There’s no doubt that the coronavirus pandemic has had a huge impact on an already restricted global economy, with negative growth of -4.9% forecast for 2020. According to the IMF, this is 1.9 percentage points lower than the forecast published in April 2020, although a relatively sharp recovery is being predicted for the following 12 months.
Interestingly, the world’s financial markets have experienced far more peaks and troughs during 2020, with November representing the latest hikes for major indexes such as the Dow Jones Industrial Average, the S&P 500 and the Nasdaq Composite (which all reported double-digit growth in a four-week period).
But what will 2021 bring for the world’s financial markets? We’ll explore this in detail in the post below, by looking at the key trends that will impact on growth during this time.
The global rollout of a coronavirus vaccine
The accelerated route to a coronavirus vaccine has been one of the true success stories in 2020, with the first UK recipient having received a dose of the Pfizer vaccine earlier this week.

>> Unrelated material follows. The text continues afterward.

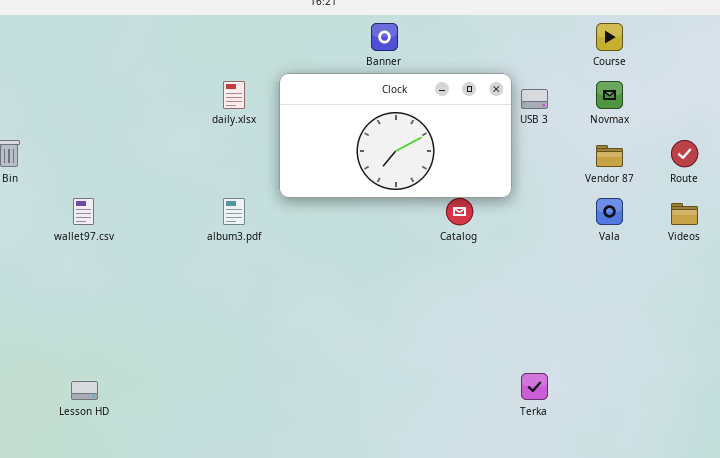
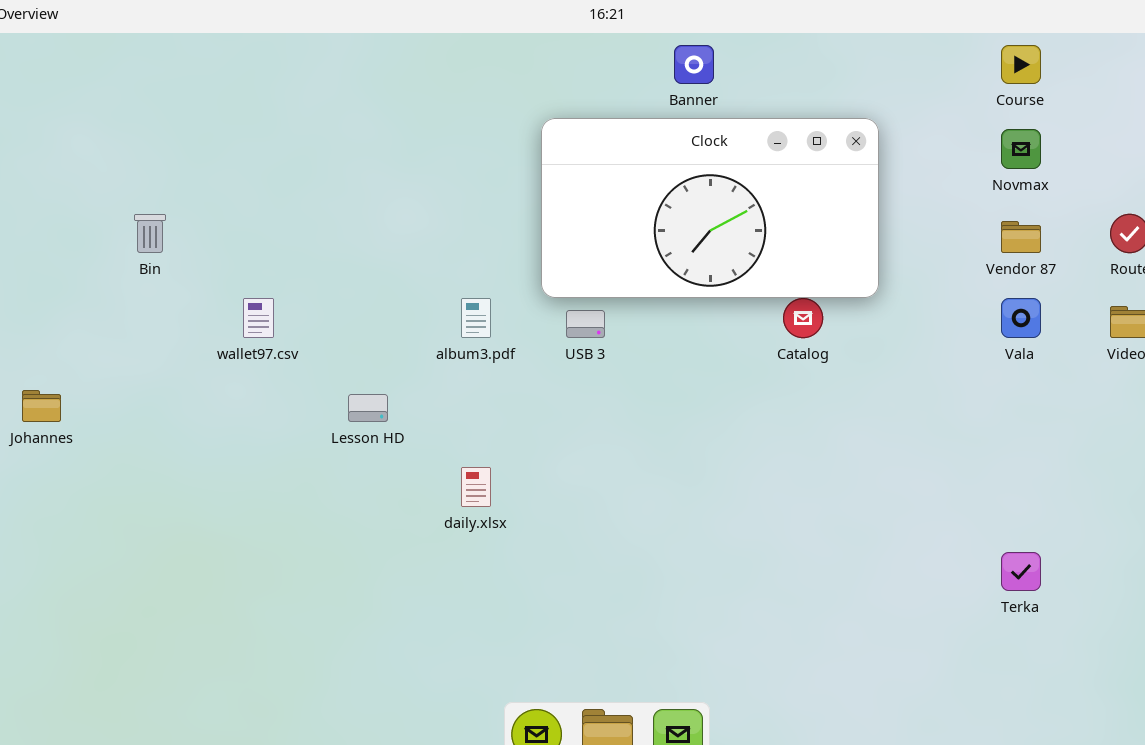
daily.xlsx: [223,81,245,109] -> [461,467,491,507], moved
USB 3: [521,89,548,109] -> [566,310,605,338], moved
Terka: [521,373,548,400] -> [1001,552,1041,591], moved
Lesson HD: [71,381,98,400] -> [348,394,388,422], moved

This is the first of three viable vaccines to have been formally approved, and in the coming months we could well see others rolled out as part of a large-scale global endeavour.
This will definitely benefit the global stock markets from the beginning of Q1 in 2021, as the widespread vaccination of communities would provide a significant boost for equity demand and lead to small-scale corrections in a handful of examples.
More specifically, access to an approved vaccine will re-energise equity demand for the sectors that have been hardest hit by coronavirus (such as aviation and tourism), while tech stocks that have seen accelerated growth in 2020 (like Zoom) will continue to experience a correction in the near-term.
Political factors such Biden’s election and Brexit
Despite the intense but so-far futile efforts of Donald Trump, Democratic candidate Joe Biden remains on course to be sworn in as the 46th US President on January 21st, 2021.
At the same time, the UK and the EU appear to be heading towards a no-deal Brexit, with both parties seemingly poles apart on issues such as fisheries and the so-called “level playing field”.
Both of these events will impact directly on the financial and forex markets, albeit in very different ways. For example, Biden’s decisive election win already caused US stock indices to soar in November, while his formative Presidency would most likely see this trend to continue into Q2 2021.
The same cannot be said for Brexit, however, with a no-deal scenario undermining British and European shares while also causing the EUR/GBP currency pairing to trade in a depreciating range. This trend is set to continue indefinitely, creating huge opportunities for day traders and issues for anyone with a longer-term investment perspective.
The rise of digital transformation
It has been estimated that the coronavirus and associated lockdown measures have driven a huge increase in ecommerce sales during 2020, adding an estimated £5.3 billion to the UK economy alone.
A similar rate of acceleration has been observed across all digital transformation firms and technologies this year, with this borne out by a wide scale survey commissioned by Cloud communications platform Twilio.
Overall, Covid-19 is thought to have sped up digital transformation by approximately 5.3 years, creating a positive outlook for associated stocks in 2021 and beyond.
While this blanket space includes firms and stocks such as Zoom (which we have already touched on), these assets have significant long-term growth potential that shouldn’t be ignored by investors.